Ladd Dezendorf is the President of the Property Owners Association and explained the former president spearheaded the effort after multiple break-ins during the winter months.

His team looked towards Pawleys Island, where police recently installed license plate readers on the causeways and surveillance cameras at beach access points. 

The POA chose strategic locations for the cameras, putting them on the entrance roads leading
into the community.

The surveillance system will catch criminals on camera, but Dezendorf hopes more than anything, it will keep people from committing crime in the first place.

“Since its been successful on Pawleys Island, having the cameras as a deterrent, they've only had one break-in, we're hoping the same thing for here,” said Dezendorf.

He sent out a survey to people living in the area and said the majority support the surveillance system. The device records footage that is only accessible by the camera company at the request of law enforcement agencies.

“They will open the camera box, they will take the portion of the video the law enforcement needs, and they look at it. We never get to look at it,” explained Dezendorf.

In addition, Dezendorf urges residents to install cameras on their individual properties. Especially since the community is comprised of vacation rentals which are empty during the off-season.

“For rental homes when people are gone a month or two in the winter, what good does it do if you have a license plate camera or any other type of cameras in the community?

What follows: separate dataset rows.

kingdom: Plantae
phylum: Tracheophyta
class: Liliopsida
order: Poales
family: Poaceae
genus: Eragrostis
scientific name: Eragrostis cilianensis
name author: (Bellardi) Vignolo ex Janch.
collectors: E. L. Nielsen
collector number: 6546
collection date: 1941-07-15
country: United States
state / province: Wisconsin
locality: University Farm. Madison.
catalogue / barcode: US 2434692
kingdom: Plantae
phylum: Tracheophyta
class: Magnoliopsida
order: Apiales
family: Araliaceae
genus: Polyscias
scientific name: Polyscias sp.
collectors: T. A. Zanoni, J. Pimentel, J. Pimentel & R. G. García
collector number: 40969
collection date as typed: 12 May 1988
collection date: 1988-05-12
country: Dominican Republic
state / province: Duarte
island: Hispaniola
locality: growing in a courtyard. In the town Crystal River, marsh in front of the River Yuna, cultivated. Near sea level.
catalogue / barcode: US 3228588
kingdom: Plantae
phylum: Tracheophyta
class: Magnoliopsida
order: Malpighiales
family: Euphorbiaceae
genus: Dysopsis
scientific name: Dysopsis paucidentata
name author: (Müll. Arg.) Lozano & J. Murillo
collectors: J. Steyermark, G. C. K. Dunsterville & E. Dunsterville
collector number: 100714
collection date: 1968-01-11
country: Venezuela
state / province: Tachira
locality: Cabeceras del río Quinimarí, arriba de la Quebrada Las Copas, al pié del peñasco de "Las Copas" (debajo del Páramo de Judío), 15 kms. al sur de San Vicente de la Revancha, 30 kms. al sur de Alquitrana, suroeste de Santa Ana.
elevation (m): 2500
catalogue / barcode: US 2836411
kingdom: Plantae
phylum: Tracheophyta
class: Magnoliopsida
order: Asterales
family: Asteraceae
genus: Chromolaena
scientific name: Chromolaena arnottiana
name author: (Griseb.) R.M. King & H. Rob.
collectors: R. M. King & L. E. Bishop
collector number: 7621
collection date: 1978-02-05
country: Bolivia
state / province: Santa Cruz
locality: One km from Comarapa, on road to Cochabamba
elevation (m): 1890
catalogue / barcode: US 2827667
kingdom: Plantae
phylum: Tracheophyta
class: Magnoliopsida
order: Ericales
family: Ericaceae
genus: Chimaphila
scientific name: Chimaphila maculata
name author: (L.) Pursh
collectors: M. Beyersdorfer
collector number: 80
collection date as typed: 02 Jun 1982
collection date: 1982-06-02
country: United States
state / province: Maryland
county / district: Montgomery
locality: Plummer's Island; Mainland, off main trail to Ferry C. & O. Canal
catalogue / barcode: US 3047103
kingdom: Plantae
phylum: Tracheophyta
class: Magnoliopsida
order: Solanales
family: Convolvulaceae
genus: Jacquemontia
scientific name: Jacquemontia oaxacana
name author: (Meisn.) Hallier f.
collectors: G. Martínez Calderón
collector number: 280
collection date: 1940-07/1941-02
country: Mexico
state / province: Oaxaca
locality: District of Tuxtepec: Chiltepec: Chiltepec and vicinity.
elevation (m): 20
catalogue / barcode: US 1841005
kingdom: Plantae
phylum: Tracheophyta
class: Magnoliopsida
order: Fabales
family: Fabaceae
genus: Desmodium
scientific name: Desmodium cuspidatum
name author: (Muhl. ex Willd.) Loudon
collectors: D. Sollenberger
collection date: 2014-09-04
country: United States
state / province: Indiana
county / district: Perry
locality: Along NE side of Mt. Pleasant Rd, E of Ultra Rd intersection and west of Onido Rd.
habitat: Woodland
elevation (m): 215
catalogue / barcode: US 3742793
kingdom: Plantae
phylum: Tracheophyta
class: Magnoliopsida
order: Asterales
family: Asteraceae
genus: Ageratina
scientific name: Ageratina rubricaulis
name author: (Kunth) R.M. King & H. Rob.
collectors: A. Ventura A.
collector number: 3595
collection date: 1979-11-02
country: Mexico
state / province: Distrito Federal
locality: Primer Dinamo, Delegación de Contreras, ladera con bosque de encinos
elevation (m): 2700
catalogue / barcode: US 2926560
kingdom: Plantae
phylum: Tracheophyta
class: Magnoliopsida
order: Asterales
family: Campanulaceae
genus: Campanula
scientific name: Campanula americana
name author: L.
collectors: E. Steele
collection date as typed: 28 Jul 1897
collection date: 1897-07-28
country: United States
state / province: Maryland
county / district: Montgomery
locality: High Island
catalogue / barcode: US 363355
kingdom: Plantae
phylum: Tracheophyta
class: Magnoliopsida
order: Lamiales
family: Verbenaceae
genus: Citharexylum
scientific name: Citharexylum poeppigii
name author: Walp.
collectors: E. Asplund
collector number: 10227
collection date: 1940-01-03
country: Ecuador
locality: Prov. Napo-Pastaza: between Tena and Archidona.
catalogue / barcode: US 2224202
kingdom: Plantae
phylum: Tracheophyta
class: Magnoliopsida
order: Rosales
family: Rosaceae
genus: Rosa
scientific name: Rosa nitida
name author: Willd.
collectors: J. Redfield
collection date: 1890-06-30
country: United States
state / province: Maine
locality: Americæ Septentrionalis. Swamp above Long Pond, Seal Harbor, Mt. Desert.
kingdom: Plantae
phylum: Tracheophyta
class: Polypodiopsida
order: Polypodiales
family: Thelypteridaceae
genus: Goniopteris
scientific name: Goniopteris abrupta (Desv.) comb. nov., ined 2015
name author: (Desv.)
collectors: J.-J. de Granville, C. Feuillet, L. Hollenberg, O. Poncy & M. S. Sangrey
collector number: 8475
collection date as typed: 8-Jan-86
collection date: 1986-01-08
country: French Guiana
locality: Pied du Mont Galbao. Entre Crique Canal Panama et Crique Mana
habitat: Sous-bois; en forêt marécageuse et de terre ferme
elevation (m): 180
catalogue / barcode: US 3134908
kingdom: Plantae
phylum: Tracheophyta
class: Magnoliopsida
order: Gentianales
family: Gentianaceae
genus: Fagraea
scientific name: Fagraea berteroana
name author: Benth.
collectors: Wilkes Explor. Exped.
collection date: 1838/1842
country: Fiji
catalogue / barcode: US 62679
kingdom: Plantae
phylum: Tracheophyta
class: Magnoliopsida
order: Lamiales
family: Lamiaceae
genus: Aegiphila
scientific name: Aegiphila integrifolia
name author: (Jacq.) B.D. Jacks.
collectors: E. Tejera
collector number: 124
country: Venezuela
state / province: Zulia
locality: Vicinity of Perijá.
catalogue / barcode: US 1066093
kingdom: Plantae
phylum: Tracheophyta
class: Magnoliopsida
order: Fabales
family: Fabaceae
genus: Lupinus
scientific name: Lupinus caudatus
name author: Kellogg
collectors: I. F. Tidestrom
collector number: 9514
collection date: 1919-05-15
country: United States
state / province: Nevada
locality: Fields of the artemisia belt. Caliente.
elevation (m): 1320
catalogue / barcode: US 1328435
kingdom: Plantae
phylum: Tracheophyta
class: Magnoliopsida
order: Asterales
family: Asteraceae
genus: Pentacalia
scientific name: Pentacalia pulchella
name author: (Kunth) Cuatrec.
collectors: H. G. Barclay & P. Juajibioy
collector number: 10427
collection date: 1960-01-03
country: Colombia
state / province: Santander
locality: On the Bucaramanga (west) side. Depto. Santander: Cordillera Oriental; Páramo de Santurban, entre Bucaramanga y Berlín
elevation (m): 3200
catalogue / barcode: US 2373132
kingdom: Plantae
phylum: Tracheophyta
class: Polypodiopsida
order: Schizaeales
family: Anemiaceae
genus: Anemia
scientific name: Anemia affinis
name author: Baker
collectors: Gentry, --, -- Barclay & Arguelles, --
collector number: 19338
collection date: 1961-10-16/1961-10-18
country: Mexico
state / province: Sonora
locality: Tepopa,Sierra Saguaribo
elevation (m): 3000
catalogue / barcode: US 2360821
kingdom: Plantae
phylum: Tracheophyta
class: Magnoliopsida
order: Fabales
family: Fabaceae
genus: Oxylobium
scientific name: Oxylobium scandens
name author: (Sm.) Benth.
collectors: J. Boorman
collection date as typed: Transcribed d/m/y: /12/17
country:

They're not going to look at sixty days of film,” he explained.

He said many camera systems will automatically notify homeowners of unusual activity.

“They get a notification, they call the sheriff's department, the sheriff gets video from these cameras, they know about it right away and can go after these people,” said Dezendorf.

The surveillance systems are located on Boyle Drive, Trace Drive and Litchfield Beach Life and include four cameras on each unit. 

They capture high definition images, in order to enhance clarity even further, the POA plans to add a light on the system by Boyle Drive for better nighttime footage.